When this blog was started it was to cheer myself and my coworkers up.  Our district was going through a horrendous time.  Lay-offs, budget cuts, lost jobs, another superintendent ( of many) to make his way through.  Our lives were off kilter and it was hard to look for good in anything.  We had even considered renaming Happy Hour.  Something sad, pathetic more in line with the times we spent crying in our beer and wine.  We did not acquiesce.  We pulled ourselves up by our proverbial bootstraps and kept on keeping on.  We found ways, small at first and then growing, to acknowledge all that was wonderous and special and beautiful all around us.

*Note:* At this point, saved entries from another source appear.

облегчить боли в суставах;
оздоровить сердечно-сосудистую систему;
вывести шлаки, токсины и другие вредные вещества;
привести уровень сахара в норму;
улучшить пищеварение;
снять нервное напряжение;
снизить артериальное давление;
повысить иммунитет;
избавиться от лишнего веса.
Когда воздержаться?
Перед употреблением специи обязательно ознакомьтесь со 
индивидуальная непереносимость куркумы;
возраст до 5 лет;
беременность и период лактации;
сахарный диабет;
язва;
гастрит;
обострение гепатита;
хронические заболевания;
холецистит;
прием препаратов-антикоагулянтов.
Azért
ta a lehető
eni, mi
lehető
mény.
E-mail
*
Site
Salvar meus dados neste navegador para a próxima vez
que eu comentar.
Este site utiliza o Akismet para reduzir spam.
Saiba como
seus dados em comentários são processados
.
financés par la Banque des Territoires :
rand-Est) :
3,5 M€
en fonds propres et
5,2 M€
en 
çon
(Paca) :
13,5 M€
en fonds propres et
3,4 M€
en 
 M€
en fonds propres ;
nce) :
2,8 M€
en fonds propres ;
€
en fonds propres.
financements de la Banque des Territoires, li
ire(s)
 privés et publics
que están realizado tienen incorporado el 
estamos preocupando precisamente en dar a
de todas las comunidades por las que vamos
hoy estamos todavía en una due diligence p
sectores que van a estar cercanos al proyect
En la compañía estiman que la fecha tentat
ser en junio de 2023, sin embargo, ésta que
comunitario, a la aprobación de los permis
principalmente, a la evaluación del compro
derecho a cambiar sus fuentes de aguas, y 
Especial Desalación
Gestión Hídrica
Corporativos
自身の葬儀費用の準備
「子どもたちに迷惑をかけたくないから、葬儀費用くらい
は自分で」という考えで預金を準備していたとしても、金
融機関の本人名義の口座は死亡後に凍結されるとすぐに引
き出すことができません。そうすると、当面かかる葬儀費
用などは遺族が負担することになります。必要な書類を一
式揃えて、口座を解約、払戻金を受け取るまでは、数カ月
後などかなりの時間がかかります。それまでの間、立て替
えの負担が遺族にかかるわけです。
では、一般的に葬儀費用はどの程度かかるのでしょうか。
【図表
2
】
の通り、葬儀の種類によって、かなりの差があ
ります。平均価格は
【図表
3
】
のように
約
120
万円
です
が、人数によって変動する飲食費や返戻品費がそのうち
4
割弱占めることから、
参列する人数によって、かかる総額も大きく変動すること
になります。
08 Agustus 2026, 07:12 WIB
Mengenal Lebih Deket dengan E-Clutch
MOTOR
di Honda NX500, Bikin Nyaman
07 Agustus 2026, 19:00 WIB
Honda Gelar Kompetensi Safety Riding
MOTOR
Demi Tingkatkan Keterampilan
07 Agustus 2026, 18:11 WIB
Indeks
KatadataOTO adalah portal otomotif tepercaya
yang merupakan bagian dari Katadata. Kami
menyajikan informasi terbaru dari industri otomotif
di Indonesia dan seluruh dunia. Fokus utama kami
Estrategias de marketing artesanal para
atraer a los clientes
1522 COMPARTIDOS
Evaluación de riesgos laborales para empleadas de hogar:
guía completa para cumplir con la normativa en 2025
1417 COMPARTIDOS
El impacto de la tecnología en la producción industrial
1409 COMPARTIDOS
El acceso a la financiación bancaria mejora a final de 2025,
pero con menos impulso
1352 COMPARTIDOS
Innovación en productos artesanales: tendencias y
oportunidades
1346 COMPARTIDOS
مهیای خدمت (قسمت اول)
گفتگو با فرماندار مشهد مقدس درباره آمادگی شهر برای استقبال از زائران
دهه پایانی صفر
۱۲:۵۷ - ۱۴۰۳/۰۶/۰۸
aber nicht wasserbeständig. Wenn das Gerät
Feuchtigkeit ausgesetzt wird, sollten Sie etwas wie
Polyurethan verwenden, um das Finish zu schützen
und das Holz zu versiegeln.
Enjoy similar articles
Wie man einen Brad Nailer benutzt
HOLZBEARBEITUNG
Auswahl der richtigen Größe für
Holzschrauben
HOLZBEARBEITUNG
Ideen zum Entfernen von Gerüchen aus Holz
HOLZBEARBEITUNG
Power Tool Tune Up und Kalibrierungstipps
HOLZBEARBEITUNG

Now I find myself in a similar but much smaller funk.  Depression has been playing funny things with me even in the midst of a 30 year Anniversary to a truly wonderful man and being able to spend time with my very beautiful, very brilliant, and funny family.  Depression has a way of flat-lining things and although they are enjoyable, they aren't fully enjoyed.  Like a soda or ginger ale (my favorite).  With the bubbles it is delightful.  When it is flat, the sweet spicy ginger ale taste is still there but needs to be more enjoyable.  It's like I need a soda stream machine for life.

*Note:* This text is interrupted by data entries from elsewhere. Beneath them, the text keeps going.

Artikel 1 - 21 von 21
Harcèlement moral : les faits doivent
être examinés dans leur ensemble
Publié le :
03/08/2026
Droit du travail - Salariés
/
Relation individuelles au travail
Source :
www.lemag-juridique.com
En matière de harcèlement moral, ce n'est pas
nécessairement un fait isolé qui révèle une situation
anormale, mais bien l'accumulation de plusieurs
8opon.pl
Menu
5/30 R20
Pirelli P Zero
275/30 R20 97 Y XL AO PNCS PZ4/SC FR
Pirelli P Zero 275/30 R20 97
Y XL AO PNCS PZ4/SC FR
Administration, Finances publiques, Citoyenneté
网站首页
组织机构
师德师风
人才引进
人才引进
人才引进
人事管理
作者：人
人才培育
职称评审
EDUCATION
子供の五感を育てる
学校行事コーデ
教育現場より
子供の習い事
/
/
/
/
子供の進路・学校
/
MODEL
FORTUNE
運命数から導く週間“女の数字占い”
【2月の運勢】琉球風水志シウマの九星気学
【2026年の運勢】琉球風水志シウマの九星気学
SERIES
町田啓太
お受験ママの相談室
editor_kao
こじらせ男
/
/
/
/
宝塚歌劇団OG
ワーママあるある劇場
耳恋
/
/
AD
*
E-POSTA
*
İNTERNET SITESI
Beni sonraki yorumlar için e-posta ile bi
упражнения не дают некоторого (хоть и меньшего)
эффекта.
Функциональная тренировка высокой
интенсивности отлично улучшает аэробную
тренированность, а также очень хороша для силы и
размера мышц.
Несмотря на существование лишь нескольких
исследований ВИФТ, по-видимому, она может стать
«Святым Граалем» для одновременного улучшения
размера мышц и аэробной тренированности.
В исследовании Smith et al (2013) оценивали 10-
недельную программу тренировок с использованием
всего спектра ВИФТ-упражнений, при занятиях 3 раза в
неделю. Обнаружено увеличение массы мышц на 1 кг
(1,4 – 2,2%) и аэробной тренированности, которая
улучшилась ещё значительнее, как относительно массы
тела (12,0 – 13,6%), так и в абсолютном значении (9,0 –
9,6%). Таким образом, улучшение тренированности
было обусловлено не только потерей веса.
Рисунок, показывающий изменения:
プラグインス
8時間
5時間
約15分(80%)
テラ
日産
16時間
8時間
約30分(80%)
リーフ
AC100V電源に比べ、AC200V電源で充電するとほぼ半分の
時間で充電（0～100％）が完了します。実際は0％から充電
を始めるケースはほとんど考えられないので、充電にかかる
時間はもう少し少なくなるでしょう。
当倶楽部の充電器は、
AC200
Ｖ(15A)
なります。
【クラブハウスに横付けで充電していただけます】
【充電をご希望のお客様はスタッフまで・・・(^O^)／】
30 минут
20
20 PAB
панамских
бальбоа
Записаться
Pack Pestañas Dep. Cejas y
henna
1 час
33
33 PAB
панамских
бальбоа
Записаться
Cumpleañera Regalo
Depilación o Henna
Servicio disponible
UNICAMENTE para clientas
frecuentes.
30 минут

I've been struggling with some old health issues that seem to be coming in with a vengeance and my adult children are really getting on my to get things checked out. It seems so much easier to chalk the pains up to getting older and power through.  I'm getting the feeling that my depression is related to my pain or my pain is related to my depression and so I'm going to do more than power through.  I will not acquiesce but I will reach down again for those bootstraps and make a plan.

Part of that plan includes using this blog again, as it was initially intended.  To post and reflect each day on the good and the weird and the beautiful.  I feel I can make sense of things again if I let this be totally random.

As I leave Lent behind and celebrate this stormy cold and yet still utterly beautiful peace-filled Easter Sunday, I will reflect on some photos from this really lovely Spring Break week.  I celebrated my 30 Wedding Anniversary to a simply exceptional husband.  There was a lot of beauty in this week, and peace.  If any of it felt flat, I just need to reflect on it more deeply and enjoy the richness that is life.

Sunday, April 26, 2015

You wait and wait and suddenly BOOM!  Spring has sprung.  


Saturday, November 22, 2014

Sun shower

I was working at the computer when it took me by surprise.  The room grew bright and warm.  A break in the day's rain, Sun shower.